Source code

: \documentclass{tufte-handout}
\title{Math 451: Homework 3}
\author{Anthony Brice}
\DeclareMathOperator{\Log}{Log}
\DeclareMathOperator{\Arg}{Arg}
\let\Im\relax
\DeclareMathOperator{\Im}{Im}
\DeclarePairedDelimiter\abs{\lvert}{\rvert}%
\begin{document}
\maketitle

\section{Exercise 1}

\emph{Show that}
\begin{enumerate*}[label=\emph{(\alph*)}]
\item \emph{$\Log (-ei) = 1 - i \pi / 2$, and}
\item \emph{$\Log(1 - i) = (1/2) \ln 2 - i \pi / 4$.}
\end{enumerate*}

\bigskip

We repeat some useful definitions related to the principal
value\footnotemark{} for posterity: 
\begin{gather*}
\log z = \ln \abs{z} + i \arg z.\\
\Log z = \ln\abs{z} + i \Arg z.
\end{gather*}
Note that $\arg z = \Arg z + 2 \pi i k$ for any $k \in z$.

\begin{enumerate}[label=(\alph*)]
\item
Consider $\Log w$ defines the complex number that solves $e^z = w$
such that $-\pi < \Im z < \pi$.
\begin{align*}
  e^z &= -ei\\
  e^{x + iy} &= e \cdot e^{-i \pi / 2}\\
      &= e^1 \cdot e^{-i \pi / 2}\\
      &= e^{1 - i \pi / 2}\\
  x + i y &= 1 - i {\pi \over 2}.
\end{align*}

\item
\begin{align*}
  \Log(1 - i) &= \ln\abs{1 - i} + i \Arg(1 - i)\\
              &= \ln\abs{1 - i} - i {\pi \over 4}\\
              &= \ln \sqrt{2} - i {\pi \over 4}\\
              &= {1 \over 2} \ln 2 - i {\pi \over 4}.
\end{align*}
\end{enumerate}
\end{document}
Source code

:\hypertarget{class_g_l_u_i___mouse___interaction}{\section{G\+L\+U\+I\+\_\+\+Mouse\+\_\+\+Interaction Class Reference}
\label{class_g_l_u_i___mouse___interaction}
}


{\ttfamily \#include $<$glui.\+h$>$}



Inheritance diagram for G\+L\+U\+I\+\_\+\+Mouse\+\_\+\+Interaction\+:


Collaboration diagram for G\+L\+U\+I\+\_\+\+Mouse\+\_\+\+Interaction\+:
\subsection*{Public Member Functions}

* * *

**TO-DO ITEM**
Set down each record above without changing a single word.

**TASK ANSWER**
Source code

: \documentclass{tufte-handout}
\title{Math 451: Homework 3}
\author{Anthony Brice}
\DeclareMathOperator{\Log}{Log}
\DeclareMathOperator{\Arg}{Arg}
\let\Im\relax
\DeclareMathOperator{\Im}{Im}
\DeclarePairedDelimiter\abs{\lvert}{\rvert}%
\begin{document}
\maketitle

\section{Exercise 1}

\emph{Show that}
\begin{enumerate*}[label=\emph{(\alph*)}]
\item \emph{$\Log (-ei) = 1 - i \pi / 2$, and}
\item \emph{$\Log(1 - i) = (1/2) \ln 2 - i \pi / 4$.}
\end{enumerate*}

\bigskip

We repeat some useful definitions related to the principal
value\footnotemark{} for posterity: 
\begin{gather*}
\log z = \ln \abs{z} + i \arg z.\\
\Log z = \ln\abs{z} + i \Arg z.
\end{gather*}
Note that $\arg z = \Arg z + 2 \pi i k$ for any $k \in z$.

\begin{enumerate}[label=(\alph*)]
\item
Consider $\Log w$ defines the complex number that solves $e^z = w$
such that $-\pi < \Im z < \pi$.
\begin{align*}
  e^z &= -ei\\
  e^{x + iy} &= e \cdot e^{-i \pi / 2}\\
      &= e^1 \cdot e^{-i \pi / 2}\\
      &= e^{1 - i \pi / 2}\\
  x + i y &= 1 - i {\pi \over 2}.
\end{align*}

\item
\begin{align*}
  \Log(1 - i) &= \ln\abs{1 - i} + i \Arg(1 - i)\\
              &= \ln\abs{1 - i} - i {\pi \over 4}\\
              &= \ln \sqrt{2} - i {\pi \over 4}\\
              &= {1 \over 2} \ln 2 - i {\pi \over 4}.
\end{align*}
\end{enumerate}
\end{document}
Source code

:\hypertarget{class_g_l_u_i___mouse___interaction}{\section{G\+L\+U\+I\+\_\+\+Mouse\+\_\+\+Interaction Class Reference}
\label{class_g_l_u_i___mouse___interaction}
}


{\ttfamily \#include $<$glui.\+h$>$}



Inheritance diagram for G\+L\+U\+I\+\_\+\+Mouse\+\_\+\+Interaction\+:


Collaboration diagram for G\+L\+U\+I\+\_\+\+Mouse\+\_\+\+Interaction\+:
\subsection*{Public Member Functions}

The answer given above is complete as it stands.